*Dataset entries*.
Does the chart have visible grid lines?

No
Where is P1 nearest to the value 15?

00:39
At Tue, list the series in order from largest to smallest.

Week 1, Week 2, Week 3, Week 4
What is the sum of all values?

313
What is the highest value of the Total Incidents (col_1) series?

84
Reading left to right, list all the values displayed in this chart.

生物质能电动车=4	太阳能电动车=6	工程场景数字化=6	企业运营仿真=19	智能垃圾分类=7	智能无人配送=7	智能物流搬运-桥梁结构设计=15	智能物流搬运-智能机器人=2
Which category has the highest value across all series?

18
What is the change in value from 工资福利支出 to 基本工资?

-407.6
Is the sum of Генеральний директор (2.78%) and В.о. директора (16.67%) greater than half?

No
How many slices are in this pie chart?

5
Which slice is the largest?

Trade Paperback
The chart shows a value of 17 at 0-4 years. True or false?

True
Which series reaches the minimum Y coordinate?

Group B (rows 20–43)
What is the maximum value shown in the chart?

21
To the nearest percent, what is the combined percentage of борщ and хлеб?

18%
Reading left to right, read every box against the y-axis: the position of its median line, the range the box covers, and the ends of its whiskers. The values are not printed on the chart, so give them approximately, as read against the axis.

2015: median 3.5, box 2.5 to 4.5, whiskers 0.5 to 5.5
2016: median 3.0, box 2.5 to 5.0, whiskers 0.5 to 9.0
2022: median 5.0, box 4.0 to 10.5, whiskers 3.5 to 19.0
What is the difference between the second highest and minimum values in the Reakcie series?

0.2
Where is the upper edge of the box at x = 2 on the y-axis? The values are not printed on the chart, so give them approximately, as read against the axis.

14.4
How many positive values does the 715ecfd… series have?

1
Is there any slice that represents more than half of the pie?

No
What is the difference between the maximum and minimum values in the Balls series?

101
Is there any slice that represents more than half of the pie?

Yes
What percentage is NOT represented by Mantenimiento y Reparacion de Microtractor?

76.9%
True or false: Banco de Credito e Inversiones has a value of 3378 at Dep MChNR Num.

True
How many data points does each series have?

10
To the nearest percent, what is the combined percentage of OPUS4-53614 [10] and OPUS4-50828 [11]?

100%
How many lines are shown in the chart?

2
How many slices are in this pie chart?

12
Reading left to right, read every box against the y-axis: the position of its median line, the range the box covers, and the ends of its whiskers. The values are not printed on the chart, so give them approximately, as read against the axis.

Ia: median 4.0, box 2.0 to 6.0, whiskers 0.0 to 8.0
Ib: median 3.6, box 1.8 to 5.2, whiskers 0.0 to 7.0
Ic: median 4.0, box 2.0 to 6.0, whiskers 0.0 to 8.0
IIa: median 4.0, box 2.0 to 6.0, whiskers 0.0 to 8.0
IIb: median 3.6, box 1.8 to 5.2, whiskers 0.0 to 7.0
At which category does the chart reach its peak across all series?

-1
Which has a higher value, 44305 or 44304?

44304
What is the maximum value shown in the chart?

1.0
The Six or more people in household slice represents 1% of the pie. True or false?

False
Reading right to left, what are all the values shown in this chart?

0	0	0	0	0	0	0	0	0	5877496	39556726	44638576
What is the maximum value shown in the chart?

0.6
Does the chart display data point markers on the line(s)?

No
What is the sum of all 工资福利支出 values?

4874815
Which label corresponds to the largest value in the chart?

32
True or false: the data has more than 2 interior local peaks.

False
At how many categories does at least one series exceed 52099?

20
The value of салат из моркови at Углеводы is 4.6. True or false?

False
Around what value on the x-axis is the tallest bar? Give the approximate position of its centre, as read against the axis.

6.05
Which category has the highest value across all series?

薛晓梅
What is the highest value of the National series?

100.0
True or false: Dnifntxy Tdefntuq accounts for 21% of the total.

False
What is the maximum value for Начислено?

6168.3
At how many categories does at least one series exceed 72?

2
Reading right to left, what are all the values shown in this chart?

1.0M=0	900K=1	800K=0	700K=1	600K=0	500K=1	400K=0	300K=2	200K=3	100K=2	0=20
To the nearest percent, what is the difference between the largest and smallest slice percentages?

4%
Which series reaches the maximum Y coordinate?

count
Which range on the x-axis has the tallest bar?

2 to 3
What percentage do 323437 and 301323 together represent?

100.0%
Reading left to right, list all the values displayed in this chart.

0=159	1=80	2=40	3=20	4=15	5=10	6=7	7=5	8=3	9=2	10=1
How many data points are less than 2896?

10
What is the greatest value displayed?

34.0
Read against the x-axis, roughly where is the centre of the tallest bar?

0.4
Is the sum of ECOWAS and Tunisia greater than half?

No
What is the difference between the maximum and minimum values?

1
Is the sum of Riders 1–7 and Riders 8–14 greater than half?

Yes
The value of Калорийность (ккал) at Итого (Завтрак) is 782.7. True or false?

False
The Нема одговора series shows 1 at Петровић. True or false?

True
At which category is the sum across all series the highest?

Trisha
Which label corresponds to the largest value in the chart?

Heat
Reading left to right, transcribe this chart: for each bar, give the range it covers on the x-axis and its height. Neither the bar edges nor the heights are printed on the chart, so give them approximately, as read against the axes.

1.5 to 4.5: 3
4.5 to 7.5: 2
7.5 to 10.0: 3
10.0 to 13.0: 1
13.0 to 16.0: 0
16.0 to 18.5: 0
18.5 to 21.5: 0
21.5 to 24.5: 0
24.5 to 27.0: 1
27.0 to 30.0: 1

*Your instructions*.
Show each line of the items above that contains the word "approximately", and copy every such line in full.

*Exercise output*.
Reading left to right, read every box against the y-axis: the position of its median line, the range the box covers, and the ends of its whiskers. The values are not printed on the chart, so give them approximately, as read against the axis.
Where is the upper edge of the box at x = 2 on the y-axis? The values are not printed on the chart, so give them approximately, as read against the axis.
Reading left to right, read every box against the y-axis: the position of its median line, the range the box covers, and the ends of its whiskers. The values are not printed on the chart, so give them approximately, as read against the axis.
Reading left to right, transcribe this chart: for each bar, give the range it covers on the x-axis and its height. Neither the bar edges nor the heights are printed on the chart, so give them approximately, as read against the axes.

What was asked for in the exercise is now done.